A subjetividade ou a narrativa em primeira pessoa é bastante comum na literatura, no cinema e nos quadrinhos. “Comum” não implica em dizer que é fácil de se produzir, principalmente quando o seu “personagem” é um objeto inanimado, que não pensa, não se locomove e não emite uma opinião sequer. Somada a essas características de ausência, a história contada são recortes ao longo de quase um século.
Qual o custo de uma guerra mundial? Não só o lado econômico, político e social, como também a perspectiva artística — com tantas obras destruídas e saqueadas, artistas mortos nas trincheiras e nos combates (tão jovens que nem sabiam que seguiriam o ofício) e inspirações que poderiam brotar tanto de um modelo vivo quanto de um morto (ou que apodreceu por dentro do que testemunhou).
Com um subtítulo autoexplicativo, chegou ao Brasil a grande obra vencedora do prestigiado Fauve d’or 2025, do Festival de Quadrinhos de Angoulême, na França: Duas Moças Nuas — A História de um Quadro (Conrad, 192 páginas).
O ponto de partida é o fim da Primeira Guerra Mundial, 1919, com o artista Otto Mueller (1874–1930) — um dos mais importantes expressionistas alemães — pintando o que viria a ser a obra Duas Moças Nuas, a testemunha ocular de toda a narrativa, que vai até a virada do milênio.

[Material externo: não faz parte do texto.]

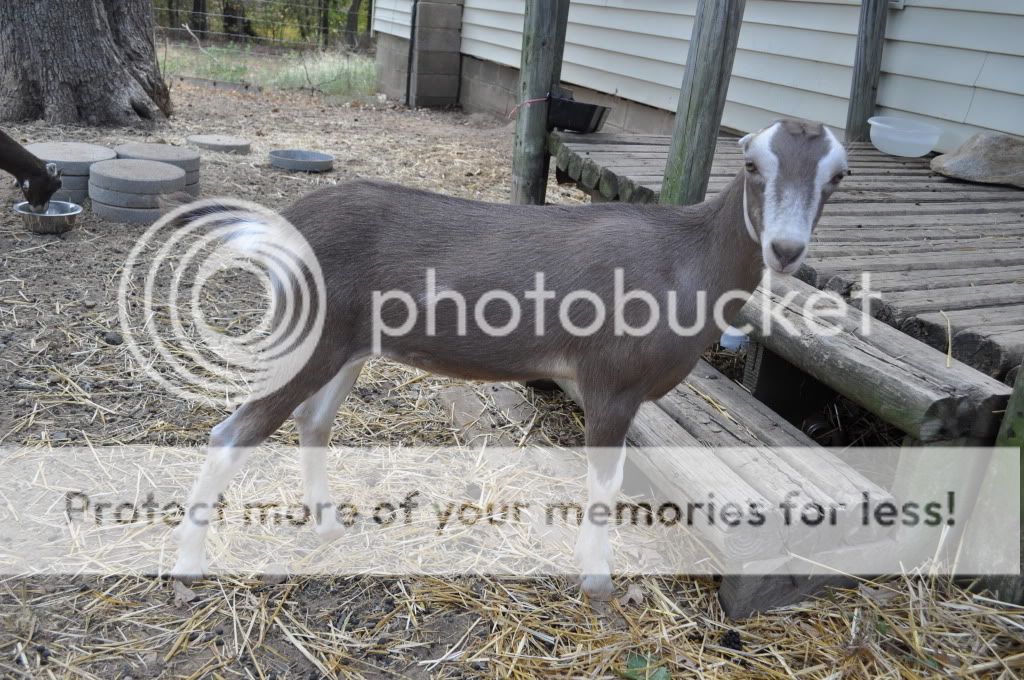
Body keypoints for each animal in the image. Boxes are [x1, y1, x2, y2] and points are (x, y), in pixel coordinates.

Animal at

Com o quadro em branco, como tudo começa, vemos as pinceladas de Mueller dando forma, mas por dentro, como se o leitor recebesse as tintas no seu campo de visão. Tudo isso em um diálogo hipotético (afinal, é uma docuficção) numa floresta nos arredores de Berlim, entre o autor e a sua esposa (e musa), Maria “Maschka” Meyerhofer, que serviu de modelo para as moças. A partir do seu “nascimento”, todos os quadrinhos da obra serão a perspectiva do quadro, sem exceções.
Por conta dessa subjetividade, somos carregados, colocados em pé, deitados, pendurados, caímos pelos estrondos das explosões da próxima guerra, somos embalados, apreciados, escanteados, ignorados, ojerizados e levados de um lado para o outro, sempre “vigilantes”.
Do ateliê, acompanhamos parte da vida de seu autor até parar na parede de um advogado judeu. Aqui, vemos da janela de seu escritório a ascensão nazista em cenas de segundo plano, como um rabino sendo hostilizado e passeatas em prol do Terceiro Reich.
O mais impressionante vem em seguida, com o acervo confiscado do povo judeu sendo catalogado para adornar uma exposição de “arte degenerada”, em Munique, promovida pelo próprio regime nazista. É “pornográfico”, mas todos querem ver, eis a contradição. Quando a obra é exposta num determinado leilão, a sensação é que somos nós, leitores e leitoras, que estamos despidos com um público de olhares de inquisição. Fora isso, vez por outra, vemos a chaminé de longe expelir a fumaça e as cinzas de obras que foram destruídas.
Com as mudanças constantes de lugar, é impossível não pensar nos ciganos, que são tradicionalmente associados ao nomadismo (apesar de essa característica não definir todas as comunidades atualmente). Principalmente porque Otto Mueller era fascinado pelo modo de vida desse povo, sendo referido como o “pintor dos ciganos”. Por conta da itinerância, podemos apreciar também as obras “vizinhas”, penduradas à frente do quadro, como Warhol, Blake e Klein.
Por fim, vale lembrar que tanto o seu autor, Luz (pseudônimo de Rénald Luzier), quanto o seu personagem, Duas Moças Nuas, são sobreviventes: o quadrinista francês acordou atrasado para ir à redação da revista Charlie Hebdo, em Paris, quando houve o massacre em 7 de janeiro de 2015, por extremistas islâmicos.
“Uma pintura é a soma das emoções que a criaram e nutriram ao longo dos anos. Essa pintura é uma sobrevivente. E eu também sou. Todos somos uma espécie de pintura, mas permanecemos uma página em branco escurecida pelos perigos da vida”, chegou a declarar Luz.
*Matéria publicada originalmente na edição impressa do dia 10 de dezembro de 2025.